(Beginning of Data)
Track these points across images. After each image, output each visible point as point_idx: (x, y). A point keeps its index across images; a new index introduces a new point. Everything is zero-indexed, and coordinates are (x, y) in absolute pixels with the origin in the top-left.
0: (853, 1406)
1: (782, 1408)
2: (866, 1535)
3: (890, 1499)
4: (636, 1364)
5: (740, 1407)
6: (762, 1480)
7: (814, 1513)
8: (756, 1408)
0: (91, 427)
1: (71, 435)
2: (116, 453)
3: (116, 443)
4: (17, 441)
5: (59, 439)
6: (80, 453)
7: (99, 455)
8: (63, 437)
(End of Data)
(Beginning of Data)
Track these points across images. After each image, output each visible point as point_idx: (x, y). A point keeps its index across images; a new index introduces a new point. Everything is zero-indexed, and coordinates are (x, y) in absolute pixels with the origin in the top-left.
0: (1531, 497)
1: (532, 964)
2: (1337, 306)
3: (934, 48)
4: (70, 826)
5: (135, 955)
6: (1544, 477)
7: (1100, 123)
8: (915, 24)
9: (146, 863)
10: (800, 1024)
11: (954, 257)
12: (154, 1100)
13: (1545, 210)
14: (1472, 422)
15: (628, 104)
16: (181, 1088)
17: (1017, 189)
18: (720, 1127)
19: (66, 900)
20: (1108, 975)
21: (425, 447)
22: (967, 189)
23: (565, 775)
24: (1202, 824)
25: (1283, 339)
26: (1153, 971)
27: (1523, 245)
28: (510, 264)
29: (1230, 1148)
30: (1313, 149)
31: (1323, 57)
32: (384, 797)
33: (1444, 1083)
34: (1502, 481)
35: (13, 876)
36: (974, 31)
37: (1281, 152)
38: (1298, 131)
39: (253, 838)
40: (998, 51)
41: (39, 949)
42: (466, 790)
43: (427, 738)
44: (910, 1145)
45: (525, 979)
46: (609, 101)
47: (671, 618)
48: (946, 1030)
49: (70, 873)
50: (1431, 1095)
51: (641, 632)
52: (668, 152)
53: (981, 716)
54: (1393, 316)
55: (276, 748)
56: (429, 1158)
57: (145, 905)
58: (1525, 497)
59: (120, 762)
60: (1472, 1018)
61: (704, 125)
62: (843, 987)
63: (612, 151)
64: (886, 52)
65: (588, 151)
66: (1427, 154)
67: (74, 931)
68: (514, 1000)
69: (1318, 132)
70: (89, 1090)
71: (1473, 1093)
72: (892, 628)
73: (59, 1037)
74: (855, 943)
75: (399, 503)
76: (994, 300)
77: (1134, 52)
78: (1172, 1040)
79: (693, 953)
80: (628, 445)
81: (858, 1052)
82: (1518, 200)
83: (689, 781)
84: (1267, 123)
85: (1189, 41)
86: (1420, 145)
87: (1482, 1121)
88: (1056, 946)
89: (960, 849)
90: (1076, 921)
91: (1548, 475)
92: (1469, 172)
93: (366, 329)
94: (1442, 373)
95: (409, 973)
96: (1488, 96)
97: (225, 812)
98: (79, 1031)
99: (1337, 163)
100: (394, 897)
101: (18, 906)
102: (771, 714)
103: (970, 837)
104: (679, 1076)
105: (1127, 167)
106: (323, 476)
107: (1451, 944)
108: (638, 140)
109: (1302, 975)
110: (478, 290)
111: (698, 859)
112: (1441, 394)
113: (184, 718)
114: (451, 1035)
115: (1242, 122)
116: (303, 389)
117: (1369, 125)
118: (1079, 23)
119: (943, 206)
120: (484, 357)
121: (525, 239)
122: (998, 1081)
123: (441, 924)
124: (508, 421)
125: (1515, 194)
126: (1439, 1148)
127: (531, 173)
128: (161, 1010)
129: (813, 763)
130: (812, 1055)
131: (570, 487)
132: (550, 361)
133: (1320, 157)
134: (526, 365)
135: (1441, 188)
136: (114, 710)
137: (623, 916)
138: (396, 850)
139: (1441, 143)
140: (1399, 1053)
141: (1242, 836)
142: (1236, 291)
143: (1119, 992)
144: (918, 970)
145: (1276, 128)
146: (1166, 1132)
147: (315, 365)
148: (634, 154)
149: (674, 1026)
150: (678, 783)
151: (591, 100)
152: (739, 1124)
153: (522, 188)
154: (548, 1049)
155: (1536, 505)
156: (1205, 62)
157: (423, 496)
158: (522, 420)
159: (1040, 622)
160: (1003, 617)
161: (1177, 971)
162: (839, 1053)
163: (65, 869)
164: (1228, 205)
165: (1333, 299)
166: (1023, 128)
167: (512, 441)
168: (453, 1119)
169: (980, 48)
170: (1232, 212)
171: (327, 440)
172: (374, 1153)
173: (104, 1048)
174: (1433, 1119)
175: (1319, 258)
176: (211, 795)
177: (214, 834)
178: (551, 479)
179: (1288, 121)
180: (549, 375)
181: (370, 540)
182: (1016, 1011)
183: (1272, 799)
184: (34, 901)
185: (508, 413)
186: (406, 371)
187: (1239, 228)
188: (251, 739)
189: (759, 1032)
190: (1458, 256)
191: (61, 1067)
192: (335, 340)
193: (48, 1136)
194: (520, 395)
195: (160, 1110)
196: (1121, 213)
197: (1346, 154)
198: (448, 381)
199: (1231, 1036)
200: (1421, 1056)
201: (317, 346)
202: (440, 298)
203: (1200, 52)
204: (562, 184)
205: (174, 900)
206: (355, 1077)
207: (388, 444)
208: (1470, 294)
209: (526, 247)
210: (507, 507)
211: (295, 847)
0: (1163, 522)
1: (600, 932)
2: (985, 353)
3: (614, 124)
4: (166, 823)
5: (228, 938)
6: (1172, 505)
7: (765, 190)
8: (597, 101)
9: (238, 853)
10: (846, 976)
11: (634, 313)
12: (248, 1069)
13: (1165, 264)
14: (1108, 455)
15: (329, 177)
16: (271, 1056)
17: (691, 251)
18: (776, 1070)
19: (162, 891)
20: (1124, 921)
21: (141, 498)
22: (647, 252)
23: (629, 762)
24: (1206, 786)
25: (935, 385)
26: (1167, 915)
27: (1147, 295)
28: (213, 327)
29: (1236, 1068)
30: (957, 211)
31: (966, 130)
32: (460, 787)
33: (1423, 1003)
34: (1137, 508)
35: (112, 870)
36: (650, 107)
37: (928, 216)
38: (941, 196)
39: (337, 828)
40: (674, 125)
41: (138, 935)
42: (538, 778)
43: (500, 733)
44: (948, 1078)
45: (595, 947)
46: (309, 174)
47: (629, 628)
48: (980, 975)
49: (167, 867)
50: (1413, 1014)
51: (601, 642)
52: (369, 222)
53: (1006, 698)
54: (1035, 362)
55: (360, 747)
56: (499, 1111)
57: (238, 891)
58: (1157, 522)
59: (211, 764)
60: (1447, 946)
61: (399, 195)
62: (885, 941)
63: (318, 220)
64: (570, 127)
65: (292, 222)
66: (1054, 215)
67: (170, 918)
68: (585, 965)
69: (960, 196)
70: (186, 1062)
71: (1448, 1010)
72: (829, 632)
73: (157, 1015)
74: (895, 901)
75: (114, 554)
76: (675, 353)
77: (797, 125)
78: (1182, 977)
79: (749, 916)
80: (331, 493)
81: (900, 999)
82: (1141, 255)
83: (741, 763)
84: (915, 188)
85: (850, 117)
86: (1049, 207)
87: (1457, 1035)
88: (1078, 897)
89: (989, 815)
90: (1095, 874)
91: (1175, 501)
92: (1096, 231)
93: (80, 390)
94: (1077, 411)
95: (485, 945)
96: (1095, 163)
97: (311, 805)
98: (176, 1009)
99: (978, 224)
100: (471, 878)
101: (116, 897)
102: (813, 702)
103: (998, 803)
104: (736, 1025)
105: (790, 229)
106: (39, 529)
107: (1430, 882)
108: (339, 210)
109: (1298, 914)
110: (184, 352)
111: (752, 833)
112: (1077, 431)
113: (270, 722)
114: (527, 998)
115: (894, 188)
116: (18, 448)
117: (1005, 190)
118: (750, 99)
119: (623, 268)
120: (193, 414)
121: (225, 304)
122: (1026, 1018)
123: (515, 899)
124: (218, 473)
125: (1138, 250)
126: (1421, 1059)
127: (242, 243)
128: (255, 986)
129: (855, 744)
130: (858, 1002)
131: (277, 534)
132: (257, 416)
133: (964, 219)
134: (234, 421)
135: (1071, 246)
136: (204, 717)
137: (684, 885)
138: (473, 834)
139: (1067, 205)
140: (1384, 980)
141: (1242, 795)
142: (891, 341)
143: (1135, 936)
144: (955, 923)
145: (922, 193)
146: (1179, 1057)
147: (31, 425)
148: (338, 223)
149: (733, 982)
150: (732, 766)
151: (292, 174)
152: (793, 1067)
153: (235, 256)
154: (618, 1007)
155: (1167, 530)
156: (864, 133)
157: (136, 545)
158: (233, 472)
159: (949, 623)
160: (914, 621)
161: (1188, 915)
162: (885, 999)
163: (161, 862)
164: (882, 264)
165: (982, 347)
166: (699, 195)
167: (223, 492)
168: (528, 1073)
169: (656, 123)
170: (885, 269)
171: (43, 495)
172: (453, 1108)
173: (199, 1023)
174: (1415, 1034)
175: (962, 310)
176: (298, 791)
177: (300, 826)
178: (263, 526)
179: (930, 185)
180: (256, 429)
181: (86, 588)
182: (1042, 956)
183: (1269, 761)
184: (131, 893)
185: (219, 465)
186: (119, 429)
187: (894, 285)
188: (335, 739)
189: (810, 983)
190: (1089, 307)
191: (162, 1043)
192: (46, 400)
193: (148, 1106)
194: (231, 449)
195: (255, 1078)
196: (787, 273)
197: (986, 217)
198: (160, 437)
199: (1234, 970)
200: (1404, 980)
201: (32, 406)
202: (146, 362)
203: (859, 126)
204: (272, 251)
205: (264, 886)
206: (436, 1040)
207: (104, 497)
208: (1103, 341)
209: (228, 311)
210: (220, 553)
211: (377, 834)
(End of Data)
Print again the lines of the entries above that fall between the line holding "4: (70, 826)" and the line holding "44: (910, 1145)", inclusive, exactly as they stand.

**Task result:**
4: (70, 826)
5: (135, 955)
6: (1544, 477)
7: (1100, 123)
8: (915, 24)
9: (146, 863)
10: (800, 1024)
11: (954, 257)
12: (154, 1100)
13: (1545, 210)
14: (1472, 422)
15: (628, 104)
16: (181, 1088)
17: (1017, 189)
18: (720, 1127)
19: (66, 900)
20: (1108, 975)
21: (425, 447)
22: (967, 189)
23: (565, 775)
24: (1202, 824)
25: (1283, 339)
26: (1153, 971)
27: (1523, 245)
28: (510, 264)
29: (1230, 1148)
30: (1313, 149)
31: (1323, 57)
32: (384, 797)
33: (1444, 1083)
34: (1502, 481)
35: (13, 876)
36: (974, 31)
37: (1281, 152)
38: (1298, 131)
39: (253, 838)
40: (998, 51)
41: (39, 949)
42: (466, 790)
43: (427, 738)
44: (910, 1145)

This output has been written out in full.